### DATA TO PROCESS
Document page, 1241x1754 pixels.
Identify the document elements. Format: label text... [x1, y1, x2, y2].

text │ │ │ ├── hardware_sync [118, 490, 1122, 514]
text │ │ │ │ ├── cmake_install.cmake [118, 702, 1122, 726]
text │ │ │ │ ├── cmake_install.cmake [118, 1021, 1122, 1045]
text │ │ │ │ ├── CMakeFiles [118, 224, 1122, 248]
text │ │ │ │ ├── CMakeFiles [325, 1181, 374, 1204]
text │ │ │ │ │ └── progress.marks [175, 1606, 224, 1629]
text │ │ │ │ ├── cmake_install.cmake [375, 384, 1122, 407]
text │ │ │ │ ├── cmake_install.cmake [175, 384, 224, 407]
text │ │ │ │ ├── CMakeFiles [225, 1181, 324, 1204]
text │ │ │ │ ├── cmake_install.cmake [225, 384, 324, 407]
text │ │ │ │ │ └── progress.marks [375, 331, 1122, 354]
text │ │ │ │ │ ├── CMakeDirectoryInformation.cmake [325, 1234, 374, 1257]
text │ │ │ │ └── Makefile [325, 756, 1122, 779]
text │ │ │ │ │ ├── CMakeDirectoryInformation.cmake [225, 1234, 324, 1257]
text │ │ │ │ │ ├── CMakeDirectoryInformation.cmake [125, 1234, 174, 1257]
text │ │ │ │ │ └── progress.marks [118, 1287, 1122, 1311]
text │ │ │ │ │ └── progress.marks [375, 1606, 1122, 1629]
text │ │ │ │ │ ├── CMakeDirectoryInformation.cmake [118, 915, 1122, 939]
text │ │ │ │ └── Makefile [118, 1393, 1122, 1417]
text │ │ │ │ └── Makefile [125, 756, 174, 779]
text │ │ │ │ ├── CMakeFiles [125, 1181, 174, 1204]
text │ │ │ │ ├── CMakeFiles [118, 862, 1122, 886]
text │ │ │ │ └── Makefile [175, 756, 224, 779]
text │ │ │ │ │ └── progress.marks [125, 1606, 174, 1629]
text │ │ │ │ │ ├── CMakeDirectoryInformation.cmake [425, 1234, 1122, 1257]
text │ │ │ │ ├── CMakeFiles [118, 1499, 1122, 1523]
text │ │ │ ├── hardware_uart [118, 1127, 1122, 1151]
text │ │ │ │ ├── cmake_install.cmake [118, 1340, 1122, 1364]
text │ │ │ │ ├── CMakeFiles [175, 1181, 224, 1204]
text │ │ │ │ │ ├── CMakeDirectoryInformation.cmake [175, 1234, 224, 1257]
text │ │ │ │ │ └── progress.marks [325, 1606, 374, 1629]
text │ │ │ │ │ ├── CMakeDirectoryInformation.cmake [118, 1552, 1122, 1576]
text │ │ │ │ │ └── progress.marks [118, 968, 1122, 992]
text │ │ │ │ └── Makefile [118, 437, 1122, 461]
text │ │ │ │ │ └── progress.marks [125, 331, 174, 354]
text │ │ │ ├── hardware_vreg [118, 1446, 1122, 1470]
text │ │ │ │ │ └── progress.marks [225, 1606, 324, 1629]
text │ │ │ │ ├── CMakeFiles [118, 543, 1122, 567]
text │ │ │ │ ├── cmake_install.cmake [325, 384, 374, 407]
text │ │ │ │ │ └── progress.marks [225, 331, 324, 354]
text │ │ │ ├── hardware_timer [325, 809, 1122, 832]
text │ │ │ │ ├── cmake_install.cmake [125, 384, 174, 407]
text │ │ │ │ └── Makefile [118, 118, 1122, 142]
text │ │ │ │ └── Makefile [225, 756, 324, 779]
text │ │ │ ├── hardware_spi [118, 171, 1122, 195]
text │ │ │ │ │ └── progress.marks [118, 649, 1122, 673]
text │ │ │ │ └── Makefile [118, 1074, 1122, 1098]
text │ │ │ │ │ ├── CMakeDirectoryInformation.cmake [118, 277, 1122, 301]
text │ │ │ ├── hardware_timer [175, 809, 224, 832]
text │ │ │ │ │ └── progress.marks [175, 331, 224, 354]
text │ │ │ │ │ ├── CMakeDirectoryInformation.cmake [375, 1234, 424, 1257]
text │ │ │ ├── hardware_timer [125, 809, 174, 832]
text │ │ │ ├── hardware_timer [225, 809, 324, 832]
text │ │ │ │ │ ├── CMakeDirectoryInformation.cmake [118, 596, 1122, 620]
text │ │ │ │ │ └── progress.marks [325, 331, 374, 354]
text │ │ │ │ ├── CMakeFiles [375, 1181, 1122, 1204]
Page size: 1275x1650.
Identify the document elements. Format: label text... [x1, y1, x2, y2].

### GOAL OF THE EXERCISE
Reproduce every line of the entries above, character for character, without changing anything.

### REPLY
Document page, 1241x1754 pixels.
Identify the document elements. Format: label text... [x1, y1, x2, y2].

text │ │ │ ├── hardware_sync [118, 490, 1122, 514]
text │ │ │ │ ├── cmake_install.cmake [118, 702, 1122, 726]
text │ │ │ │ ├── cmake_install.cmake [118, 1021, 1122, 1045]
text │ │ │ │ ├── CMakeFiles [118, 224, 1122, 248]
text │ │ │ │ ├── CMakeFiles [325, 1181, 374, 1204]
text │ │ │ │ │ └── progress.marks [175, 1606, 224, 1629]
text │ │ │ │ ├── cmake_install.cmake [375, 384, 1122, 407]
text │ │ │ │ ├── cmake_install.cmake [175, 384, 224, 407]
text │ │ │ │ ├── CMakeFiles [225, 1181, 324, 1204]
text │ │ │ │ ├── cmake_install.cmake [225, 384, 324, 407]
text │ │ │ │ │ └── progress.marks [375, 331, 1122, 354]
text │ │ │ │ │ ├── CMakeDirectoryInformation.cmake [325, 1234, 374, 1257]
text │ │ │ │ └── Makefile [325, 756, 1122, 779]
text │ │ │ │ │ ├── CMakeDirectoryInformation.cmake [225, 1234, 324, 1257]
text │ │ │ │ │ ├── CMakeDirectoryInformation.cmake [125, 1234, 174, 1257]
text │ │ │ │ │ └── progress.marks [118, 1287, 1122, 1311]
text │ │ │ │ │ └── progress.marks [375, 1606, 1122, 1629]
text │ │ │ │ │ ├── CMakeDirectoryInformation.cmake [118, 915, 1122, 939]
text │ │ │ │ └── Makefile [118, 1393, 1122, 1417]
text │ │ │ │ └── Makefile [125, 756, 174, 779]
text │ │ │ │ ├── CMakeFiles [125, 1181, 174, 1204]
text │ │ │ │ ├── CMakeFiles [118, 862, 1122, 886]
text │ │ │ │ └── Makefile [175, 756, 224, 779]
text │ │ │ │ │ └── progress.marks [125, 1606, 174, 1629]
text │ │ │ │ │ ├── CMakeDirectoryInformation.cmake [425, 1234, 1122, 1257]
text │ │ │ │ ├── CMakeFiles [118, 1499, 1122, 1523]
text │ │ │ ├── hardware_uart [118, 1127, 1122, 1151]
text │ │ │ │ ├── cmake_install.cmake [118, 1340, 1122, 1364]
text │ │ │ │ ├── CMakeFiles [175, 1181, 224, 1204]
text │ │ │ │ │ ├── CMakeDirectoryInformation.cmake [175, 1234, 224, 1257]
text │ │ │ │ │ └── progress.marks [325, 1606, 374, 1629]
text │ │ │ │ │ ├── CMakeDirectoryInformation.cmake [118, 1552, 1122, 1576]
text │ │ │ │ │ └── progress.marks [118, 968, 1122, 992]
text │ │ │ │ └── Makefile [118, 437, 1122, 461]
text │ │ │ │ │ └── progress.marks [125, 331, 174, 354]
text │ │ │ ├── hardware_vreg [118, 1446, 1122, 1470]
text │ │ │ │ │ └── progress.marks [225, 1606, 324, 1629]
text │ │ │ │ ├── CMakeFiles [118, 543, 1122, 567]
text │ │ │ │ ├── cmake_install.cmake [325, 384, 374, 407]
text │ │ │ │ │ └── progress.marks [225, 331, 324, 354]
text │ │ │ ├── hardware_timer [325, 809, 1122, 832]
text │ │ │ │ ├── cmake_install.cmake [125, 384, 174, 407]
text │ │ │ │ └── Makefile [118, 118, 1122, 142]
text │ │ │ │ └── Makefile [225, 756, 324, 779]
text │ │ │ ├── hardware_spi [118, 171, 1122, 195]
text │ │ │ │ │ └── progress.marks [118, 649, 1122, 673]
text │ │ │ │ └── Makefile [118, 1074, 1122, 1098]
text │ │ │ │ │ ├── CMakeDirectoryInformation.cmake [118, 277, 1122, 301]
text │ │ │ ├── hardware_timer [175, 809, 224, 832]
text │ │ │ │ │ └── progress.marks [175, 331, 224, 354]
text │ │ │ │ │ ├── CMakeDirectoryInformation.cmake [375, 1234, 424, 1257]
text │ │ │ ├── hardware_timer [125, 809, 174, 832]
text │ │ │ ├── hardware_timer [225, 809, 324, 832]
text │ │ │ │ │ ├── CMakeDirectoryInformation.cmake [118, 596, 1122, 620]
text │ │ │ │ │ └── progress.marks [325, 331, 374, 354]
text │ │ │ │ ├── CMakeFiles [375, 1181, 1122, 1204]
Page size: 1275x1650.
Identify the document elements. Format: label text... [x1, y1, x2, y2].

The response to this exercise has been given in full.